Given data: Begin

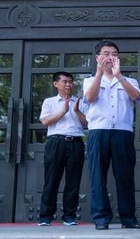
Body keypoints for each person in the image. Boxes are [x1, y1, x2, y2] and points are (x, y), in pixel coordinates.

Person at [83, 40, 140, 230]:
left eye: (114, 54)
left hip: (122, 133)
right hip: (98, 132)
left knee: (125, 176)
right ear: (97, 57)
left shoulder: (129, 80)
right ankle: (101, 218)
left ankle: (128, 218)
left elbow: (135, 97)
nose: (110, 57)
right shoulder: (89, 80)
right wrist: (100, 73)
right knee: (97, 176)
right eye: (106, 53)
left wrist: (119, 76)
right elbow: (90, 98)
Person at [37, 72, 87, 226]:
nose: (68, 85)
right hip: (56, 142)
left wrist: (77, 111)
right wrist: (63, 111)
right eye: (65, 81)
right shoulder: (49, 102)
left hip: (76, 143)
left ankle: (69, 216)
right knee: (51, 180)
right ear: (55, 84)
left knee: (73, 181)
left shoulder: (79, 101)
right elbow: (45, 121)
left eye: (71, 82)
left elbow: (87, 123)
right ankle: (46, 216)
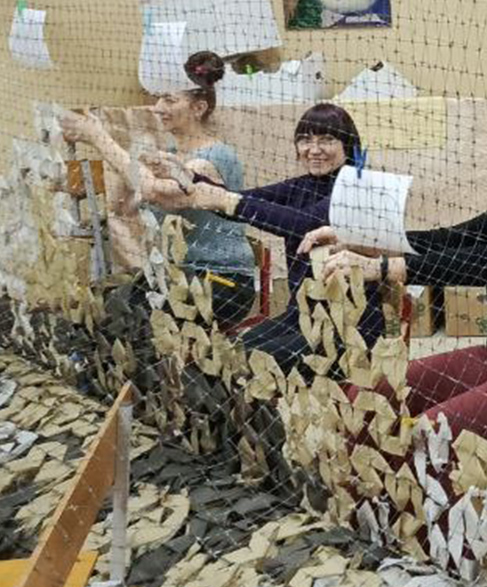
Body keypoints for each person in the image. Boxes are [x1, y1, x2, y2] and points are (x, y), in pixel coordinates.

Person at [307, 111, 487, 451]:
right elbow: (450, 239)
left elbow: (484, 264)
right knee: (368, 396)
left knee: (430, 437)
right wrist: (361, 241)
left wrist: (383, 267)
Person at [149, 101, 383, 369]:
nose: (314, 149)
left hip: (348, 329)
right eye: (305, 140)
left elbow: (303, 223)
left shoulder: (358, 185)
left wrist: (229, 201)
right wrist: (190, 177)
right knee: (222, 357)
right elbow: (243, 201)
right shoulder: (302, 185)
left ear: (348, 145)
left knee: (242, 364)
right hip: (301, 316)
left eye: (327, 140)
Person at [60, 51, 257, 330]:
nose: (157, 107)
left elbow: (155, 192)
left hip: (221, 282)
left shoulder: (213, 158)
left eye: (169, 100)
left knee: (133, 326)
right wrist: (131, 160)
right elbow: (125, 203)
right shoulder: (170, 155)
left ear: (199, 108)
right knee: (94, 315)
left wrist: (99, 137)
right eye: (158, 98)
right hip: (177, 275)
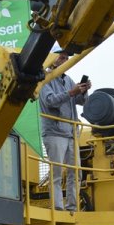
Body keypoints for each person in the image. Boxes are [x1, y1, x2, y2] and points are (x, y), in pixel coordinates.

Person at [39, 48, 91, 211]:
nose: (65, 60)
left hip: (70, 134)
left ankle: (72, 207)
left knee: (75, 173)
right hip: (55, 133)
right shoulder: (45, 78)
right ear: (51, 59)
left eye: (66, 58)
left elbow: (80, 101)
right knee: (57, 173)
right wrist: (71, 92)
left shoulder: (67, 79)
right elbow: (50, 101)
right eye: (61, 57)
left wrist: (84, 90)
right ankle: (58, 208)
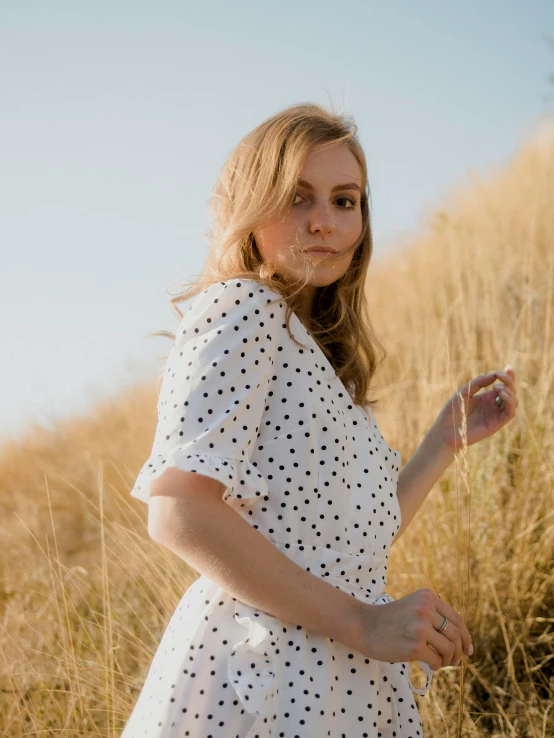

Given data: End

About this task
Output the data above without changes, apart from leaving out the pictures.

Task answer
Body keypoints for each person in the image. Boxes are [x1, y1, x2, y2] and points are (x, y), in pixel coordinates.

Person at [83, 40, 140, 230]:
left eye: (114, 54)
left hip: (122, 133)
right hip: (98, 132)
left knee: (125, 176)
right ear: (97, 57)
left shoulder: (129, 80)
right ankle: (101, 218)
left ankle: (128, 218)
left elbow: (135, 97)
nose: (110, 57)
right shoulder: (89, 80)
right wrist: (100, 73)
right knee: (97, 176)
right eye: (106, 53)
left wrist: (119, 76)
right elbow: (90, 98)
Person at [37, 72, 87, 226]:
nose: (68, 85)
right hip: (56, 142)
left wrist: (77, 111)
right wrist: (63, 111)
right eye: (65, 81)
right shoulder: (49, 102)
left hip: (76, 143)
left ankle: (69, 216)
right knee: (51, 180)
right ear: (55, 84)
left knee: (73, 181)
left shoulder: (79, 101)
right elbow: (45, 121)
left eye: (71, 82)
left elbow: (87, 123)
right ankle: (46, 216)
Body keypoints for each person in the image. Boxes are [x1, y1, x2, y2] and points are (x, y), in pixel coordinates.

Person at [307, 111, 487, 451]:
right elbow: (450, 239)
left elbow: (484, 264)
right knee: (368, 396)
left knee: (430, 437)
right wrist: (361, 241)
left wrist: (383, 267)
Person at [149, 101, 383, 369]:
nose: (314, 149)
left hip: (348, 329)
right eye: (305, 140)
left elbow: (303, 223)
left shoulder: (358, 185)
left wrist: (229, 201)
right wrist: (190, 177)
right knee: (222, 357)
right elbow: (243, 201)
right shoulder: (302, 185)
left ear: (348, 145)
left knee: (242, 364)
right hip: (301, 316)
left eye: (327, 140)
Person at [60, 51, 257, 330]:
nose: (157, 107)
left elbow: (155, 192)
left hip: (221, 282)
left shoulder: (213, 158)
left eye: (169, 100)
left knee: (133, 326)
right wrist: (131, 160)
right elbow: (125, 203)
right shoulder: (170, 155)
left ear: (199, 108)
right knee: (94, 315)
left wrist: (99, 137)
right eye: (158, 98)
right hip: (177, 275)
Body keypoints for each person in the image. Boxes are [x1, y1, x2, y2] and points are (x, y), in pixel coordinates.

Person at [39, 48, 91, 211]:
nose: (65, 60)
left hip: (70, 134)
left ankle: (72, 207)
left knee: (75, 173)
right hip: (55, 133)
right shoulder: (45, 78)
right ear: (51, 59)
left eye: (66, 58)
left elbow: (80, 101)
right knee: (57, 173)
right wrist: (71, 92)
left shoulder: (67, 79)
right elbow: (50, 101)
right eye: (61, 57)
left wrist: (84, 90)
right ankle: (58, 208)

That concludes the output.